The journalist Francis Wheen, meanwhile, was so incensed on seeing this that he rang the minister, Alan Meyer, who repeatedly expressed “surprise” that anyone would think the billboard was stoking up antisemitism, as “that was not our intention”. Wheen asked Meyer what the intention of the poster was in that case, but, according to Wheen, “answer came there none”. He did, though, get Meyer to concede he would “probably” replace the poster the following day.
And, sure enough, on Sunday, it was replaced with this rather more benign alternative:
I’m glad the poster is gone, though I’m rather dismayed by Meyer’s casual acquaintance with the meaning of certain words.
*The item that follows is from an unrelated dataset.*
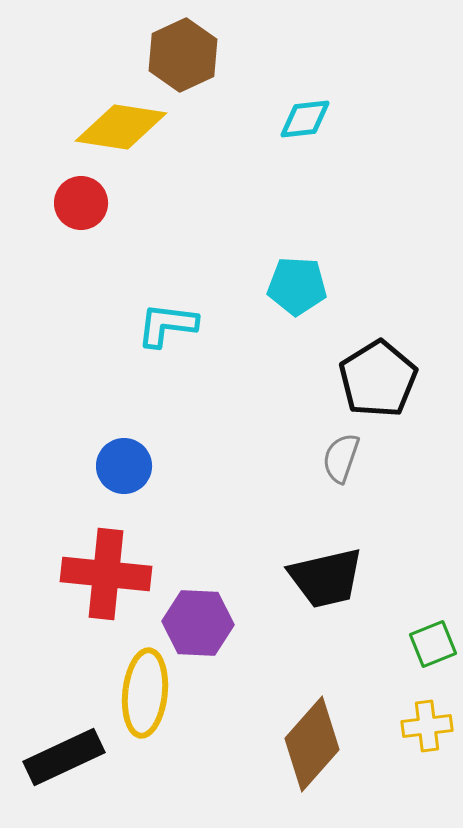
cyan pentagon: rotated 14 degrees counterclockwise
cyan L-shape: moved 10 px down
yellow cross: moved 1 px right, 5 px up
Being implicated in deicide had terrible consequences for the Jewish diaspora. Bible verses that collectively blamed Jews in perpetuity (“His blood be on us, and on our children”), became the justification for over a millennia of persecution and pogrom. In the medieval era being a Jew in Christian lands meant enduring great peril, especially during Easter, as mobs riled up by antisemitic sermons on the death of Christ were apt to engage in post-sermon beatings, lootings and lynchings.
To not know this requires a level of ignorance remarkable in a minister of the church. Unintentionally reviving Christianity’s most toxic slander is only slightly less disturbing than deliberately doing so. For it shows how historical amnesia can leave us unwitting hosts to deeply embedded prejudices.